El Malecón actual no tiene nada que ver con el de la década de los años cincuenta, iluminadas sus noches por las luces de colores de los grandes anuncios lumínicos y, en época de carnaval, por los paseos y desfiles que, partiendo desde El Vedado, llegaban por el Paseo del Prado hasta el Capitolio, dando la vuelta en la Fuente de la India, regresando por el mismo itinerario hasta su punto de partida, repartiendo música, bailes, serpentinas y confetis a los miles de espectadores, que ocupaban asientos a su paso en portales y aceras.
Tampoco tiene nada que ver con la explosión de protesta ciudadana de los años noventa, conocida como "el maleconazo". Hoy, de día, es transitado mayoritariamente por vehículos y turistas en busca de la brisa marina y del sol tropical que les tueste la piel, del cual se protegen los cubanos, más dados a "cazar olas" cuando rompen contra el muro en temporada de huracanes o en nuestro corto invierno.

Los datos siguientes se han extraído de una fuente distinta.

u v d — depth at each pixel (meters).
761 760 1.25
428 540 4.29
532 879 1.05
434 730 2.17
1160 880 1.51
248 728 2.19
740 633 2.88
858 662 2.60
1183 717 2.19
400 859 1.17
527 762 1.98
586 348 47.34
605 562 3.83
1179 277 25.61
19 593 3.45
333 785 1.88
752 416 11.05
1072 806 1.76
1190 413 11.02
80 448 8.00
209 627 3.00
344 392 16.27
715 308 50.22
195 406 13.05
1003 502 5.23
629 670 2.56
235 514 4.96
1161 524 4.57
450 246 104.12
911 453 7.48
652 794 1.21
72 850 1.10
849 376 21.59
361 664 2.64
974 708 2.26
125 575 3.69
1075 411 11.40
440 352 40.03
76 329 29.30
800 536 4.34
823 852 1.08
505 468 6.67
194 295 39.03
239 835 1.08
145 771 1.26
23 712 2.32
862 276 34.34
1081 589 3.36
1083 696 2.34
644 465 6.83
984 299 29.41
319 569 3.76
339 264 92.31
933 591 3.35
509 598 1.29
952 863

En las noches se puebla de jóvenes y adultos en busca de aire fresco y del olor a salitre y, principalmente en el tramo comprendido entre la Calle 23 y el monumento a las víctimas del Maine, cobra vida con la presencia bulliciosa de gays, lesbianas, trasvestis y otros ciudadanos hasta hace poco considerados oficialmente antisociales, objetos de represión y persecución, ahora tolerados por las autoridades, bajo el influjo del respeto a la diversidad sexual tan de moda, algo muy justo, pero que debiera extenderse también a otras diversidades.
Pero sea cual sea su destino actual, el Malecón continúa siendo la gran avenida de los habaneros, que bordea la ciudad en sus límites con el mar y contribuye a darle a esta su carácter marinero.